Texans also oppose banning all abortions if Roe is overturned, with 53 percent against a ban and 37 percent for one. Women oppose the ban, 58 percent to 33 percent. A narrow plurality (46 percent to 44 percent) opposes the six-week ban, too.
Furthermore, pluralities of Texans opposed the ban on drive-through voting and restrictions on early voting hours. The drive-through ban was particularly objectionable to Black voters (52 percent opposed to 30 percent in the April poll) and Latino voters (44 percent to 36 percent), as were the limits on early voting hours, opposed 52 percent to 28 percent among Black voters and 46 percent to 31 percent among Latino voters.

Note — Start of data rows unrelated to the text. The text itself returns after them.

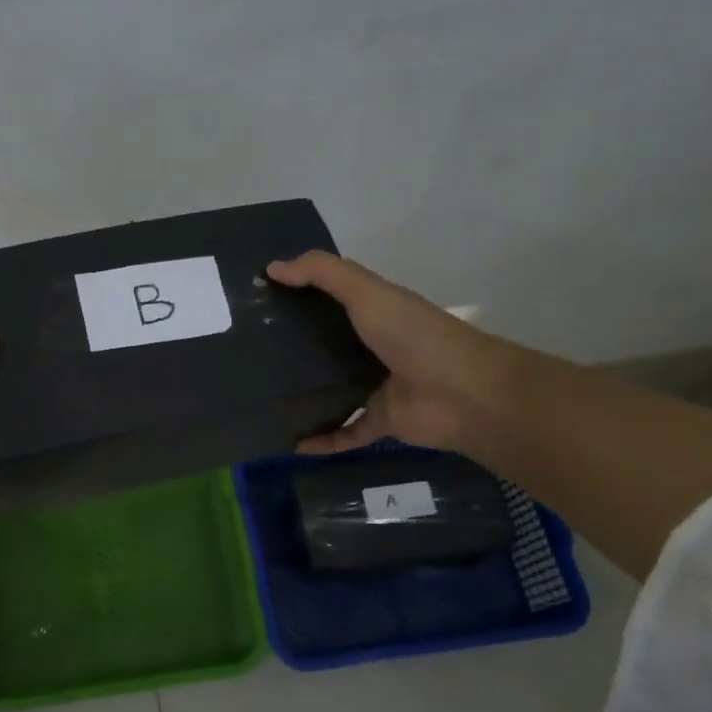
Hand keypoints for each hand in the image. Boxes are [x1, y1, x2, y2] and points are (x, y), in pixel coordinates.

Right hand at [266, 251, 503, 453]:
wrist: (463, 393)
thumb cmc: (414, 335)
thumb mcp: (366, 292)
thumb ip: (322, 274)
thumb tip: (272, 268)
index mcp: (375, 312)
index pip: (331, 300)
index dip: (299, 295)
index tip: (259, 299)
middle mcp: (375, 347)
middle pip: (328, 346)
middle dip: (294, 348)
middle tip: (248, 351)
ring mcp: (378, 386)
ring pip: (333, 391)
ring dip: (304, 396)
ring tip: (262, 398)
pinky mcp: (381, 421)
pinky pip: (345, 432)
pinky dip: (322, 440)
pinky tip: (291, 444)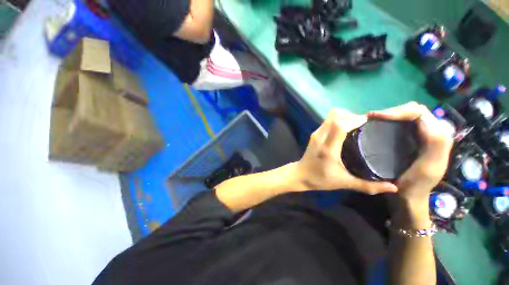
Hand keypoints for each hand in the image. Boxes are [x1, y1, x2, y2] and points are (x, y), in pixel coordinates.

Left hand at [295, 109, 396, 193]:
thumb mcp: (346, 184)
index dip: (356, 119)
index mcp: (329, 149)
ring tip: (359, 124)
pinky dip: (341, 118)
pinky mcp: (316, 130)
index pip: (341, 125)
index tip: (370, 122)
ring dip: (347, 115)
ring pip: (334, 114)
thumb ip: (368, 186)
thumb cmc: (322, 181)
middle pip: (338, 116)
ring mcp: (317, 131)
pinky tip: (349, 126)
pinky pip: (330, 117)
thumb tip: (392, 188)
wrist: (300, 176)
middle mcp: (322, 136)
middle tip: (367, 125)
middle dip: (354, 116)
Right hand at [369, 102, 453, 204]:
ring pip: (414, 113)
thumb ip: (431, 142)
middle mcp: (439, 131)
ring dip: (398, 113)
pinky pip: (413, 120)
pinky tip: (391, 122)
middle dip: (397, 111)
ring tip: (383, 118)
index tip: (380, 116)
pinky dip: (401, 118)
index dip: (400, 111)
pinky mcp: (425, 136)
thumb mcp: (424, 169)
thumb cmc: (413, 188)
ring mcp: (431, 133)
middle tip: (378, 116)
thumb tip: (422, 117)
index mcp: (440, 138)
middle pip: (417, 110)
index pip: (421, 113)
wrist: (412, 200)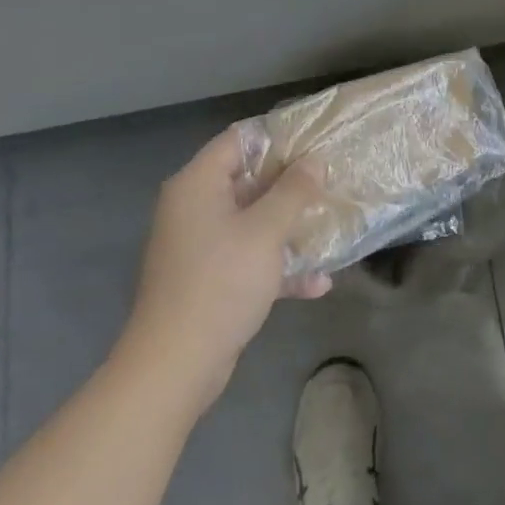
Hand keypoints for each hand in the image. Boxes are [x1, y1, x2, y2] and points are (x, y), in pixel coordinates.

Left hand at [118, 128, 329, 412]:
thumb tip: (314, 161)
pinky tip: (318, 283)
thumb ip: (293, 191)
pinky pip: (249, 258)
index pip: (239, 139)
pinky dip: (278, 266)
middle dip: (291, 182)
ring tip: (331, 222)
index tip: (316, 139)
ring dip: (289, 225)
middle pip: (248, 179)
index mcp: (197, 185)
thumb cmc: (220, 283)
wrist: (173, 368)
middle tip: (331, 178)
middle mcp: (194, 208)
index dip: (278, 136)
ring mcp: (200, 246)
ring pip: (252, 220)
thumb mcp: (266, 231)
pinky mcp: (209, 280)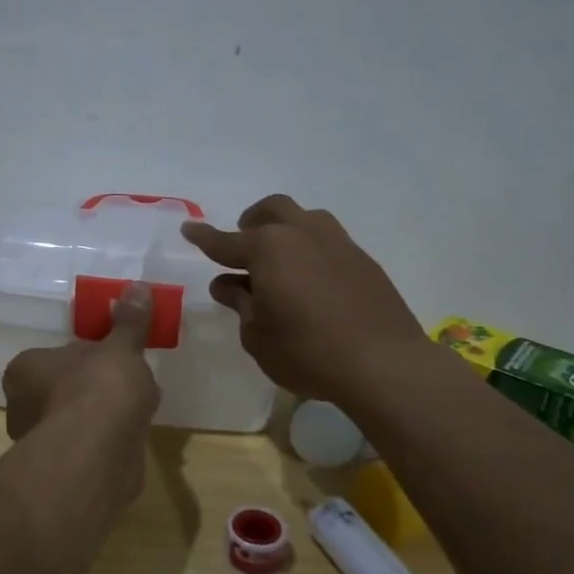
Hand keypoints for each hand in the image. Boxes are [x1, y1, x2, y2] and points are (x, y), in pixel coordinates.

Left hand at [3, 281, 160, 446]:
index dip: (83, 357)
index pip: (50, 358)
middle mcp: (21, 407)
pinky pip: (87, 447)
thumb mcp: (120, 348)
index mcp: (24, 370)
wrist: (99, 452)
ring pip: (73, 420)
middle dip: (90, 388)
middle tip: (124, 382)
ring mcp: (40, 443)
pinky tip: (131, 437)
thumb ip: (129, 322)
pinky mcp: (62, 471)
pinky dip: (106, 442)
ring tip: (135, 409)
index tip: (109, 358)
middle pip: (61, 389)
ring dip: (99, 417)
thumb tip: (138, 287)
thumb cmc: (99, 387)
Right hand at [183, 195, 428, 405]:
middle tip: (243, 241)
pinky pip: (328, 240)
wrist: (384, 363)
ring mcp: (337, 243)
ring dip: (285, 228)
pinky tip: (311, 279)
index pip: (225, 241)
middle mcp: (302, 234)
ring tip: (280, 259)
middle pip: (271, 210)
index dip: (204, 237)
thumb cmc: (307, 352)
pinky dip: (311, 249)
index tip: (189, 229)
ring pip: (305, 218)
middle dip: (251, 221)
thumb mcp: (258, 335)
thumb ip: (240, 304)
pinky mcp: (363, 260)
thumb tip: (227, 284)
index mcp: (267, 248)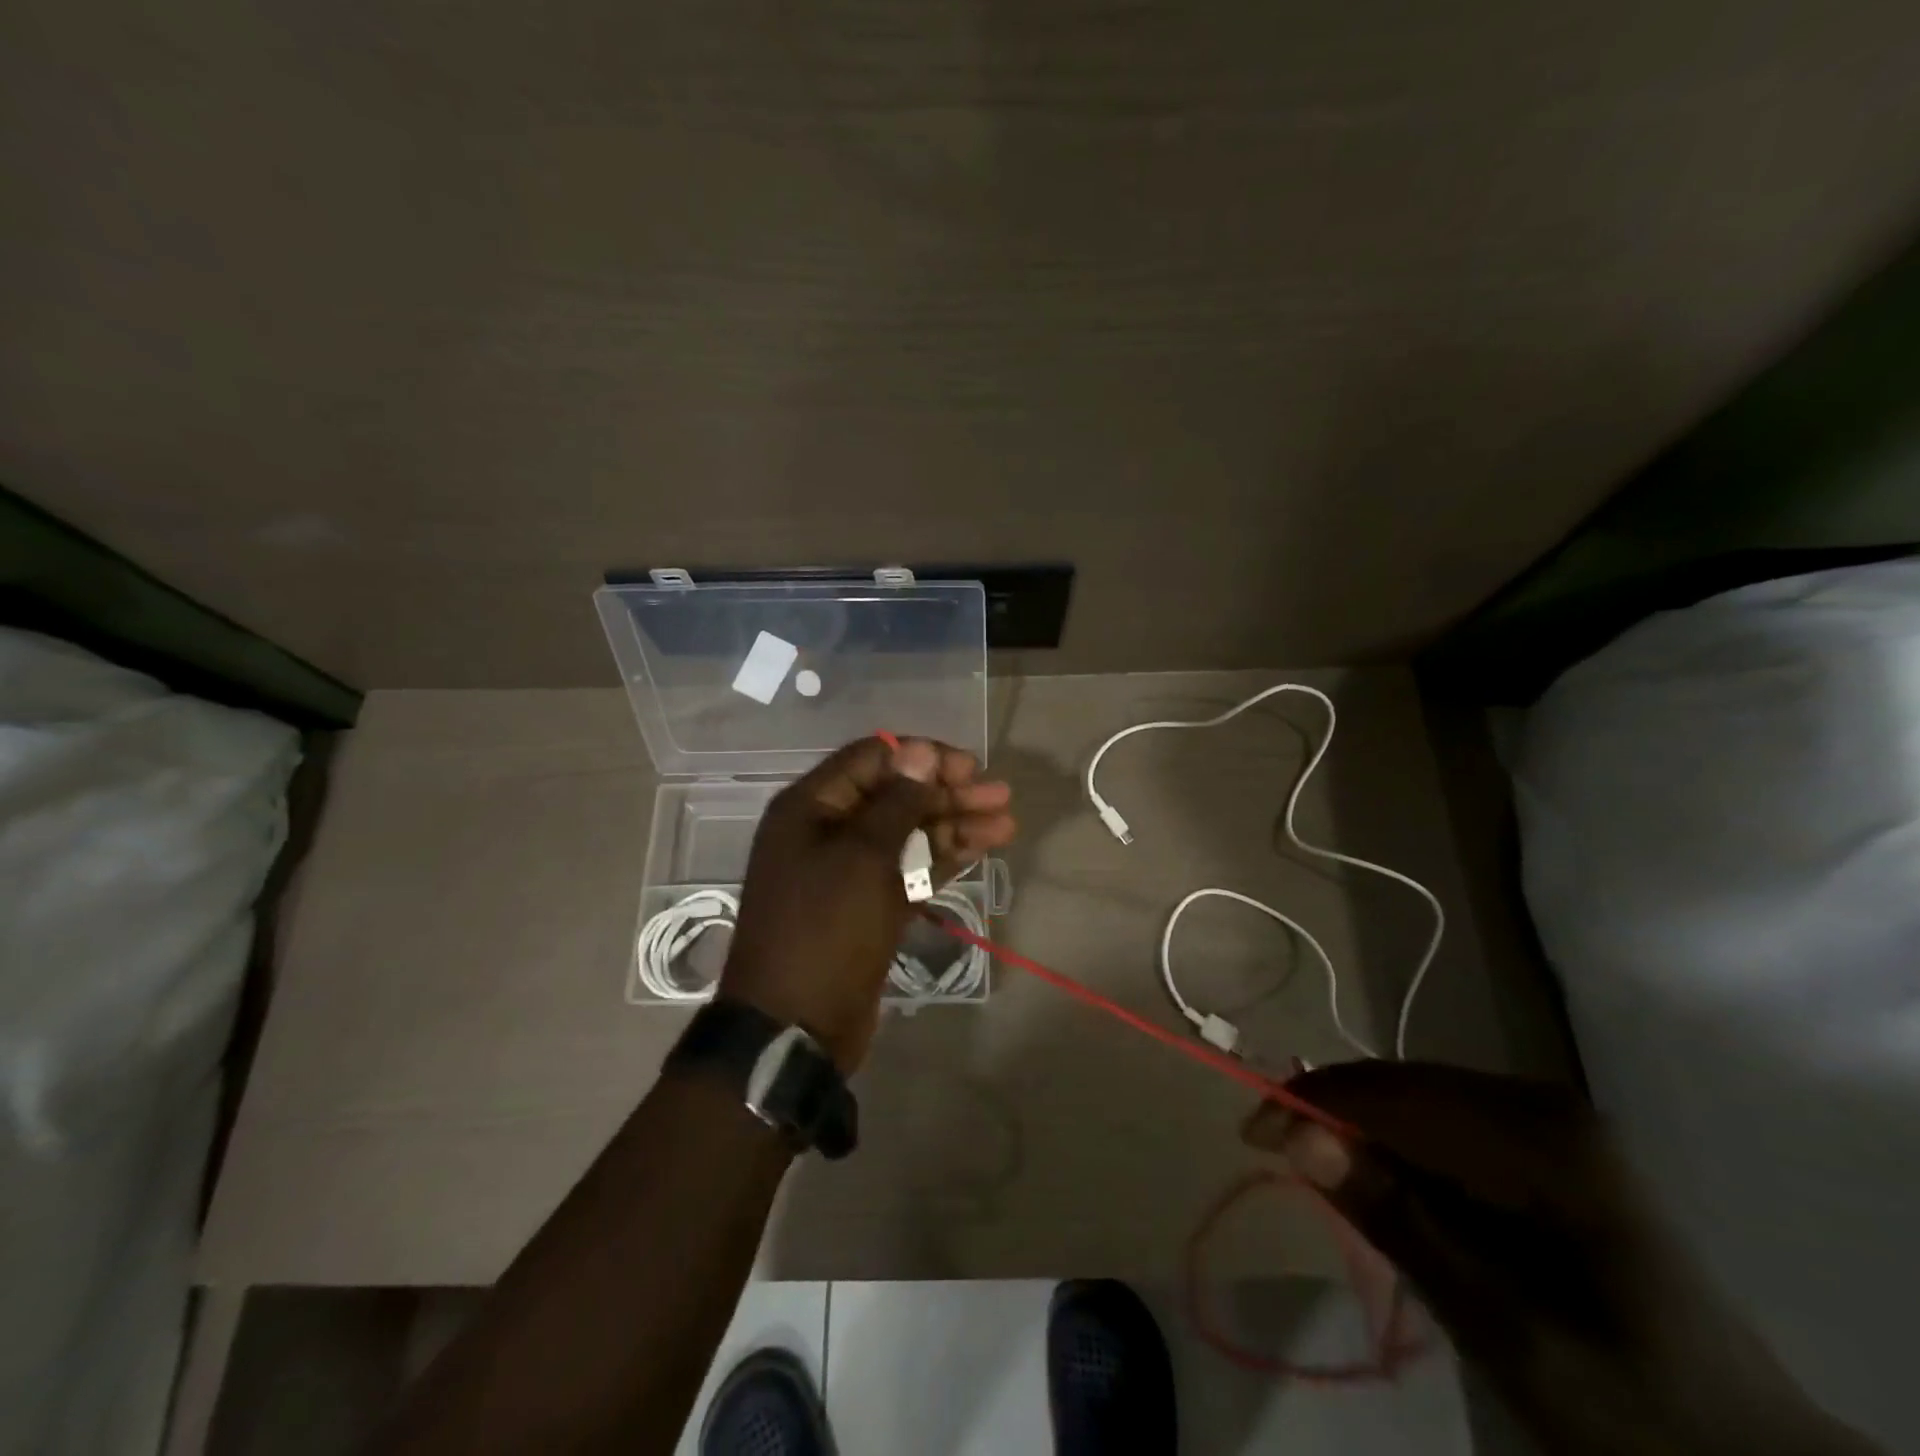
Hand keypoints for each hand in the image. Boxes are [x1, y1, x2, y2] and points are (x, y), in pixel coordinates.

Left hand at [720, 735, 1014, 1072]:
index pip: (873, 758)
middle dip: (947, 793)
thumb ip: (896, 802)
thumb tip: (920, 750)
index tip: (969, 769)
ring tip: (1005, 824)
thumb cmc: (825, 929)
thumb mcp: (862, 857)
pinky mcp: (868, 905)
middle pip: (895, 795)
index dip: (922, 758)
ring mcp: (849, 870)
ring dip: (954, 825)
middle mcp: (828, 830)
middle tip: (1000, 797)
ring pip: (907, 833)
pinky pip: (908, 869)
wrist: (796, 1025)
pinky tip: (980, 849)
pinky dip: (942, 858)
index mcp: (811, 807)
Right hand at [1246, 1062, 1880, 1455]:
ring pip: (1416, 1100)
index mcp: (1545, 1138)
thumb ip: (1400, 1223)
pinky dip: (1399, 1149)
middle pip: (1403, 1087)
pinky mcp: (1545, 1144)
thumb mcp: (1505, 1333)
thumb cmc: (1631, 1410)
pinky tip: (1389, 1187)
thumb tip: (1297, 1136)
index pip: (1396, 1093)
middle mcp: (1542, 1104)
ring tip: (1323, 1173)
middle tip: (1277, 1156)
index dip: (1313, 1102)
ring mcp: (1548, 1121)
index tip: (1250, 1134)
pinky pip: (1444, 1123)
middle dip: (1333, 1114)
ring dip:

So this is a special case:
Texas legislators aren’t answering to the people but rather to the White, male voters that put the Republicans in power. The new voting law, by suppressing non-White votes, aims to keep White voters dominant. As demographics turn more and more against Republicans in Texas, their antidemocratic actions will only get worse.
And they’re not good now:
In Texas, the legislature this term also banned the fictional menace of “critical race theory,” put in new restrictions on demonstrations and banned homeless encampments. Gov. Greg Abbott (R) also banned mask and vaccine mandates while the pandemic rages. Meanwhile the legislature failed to expand Medicaid eligibility to low-wage workers, refusing billions of federal health-care dollars for the state with the most uninsured residents in the nation. Instead, Texas cleared the way for people to buy beer and wine before noon on Sundays…
This is the present in Texas, and the future for all of us…
America becomes Texas? America needs to reconsider that. No one should be forced to cheer for the Dallas Cowboys. And who is America’s Team?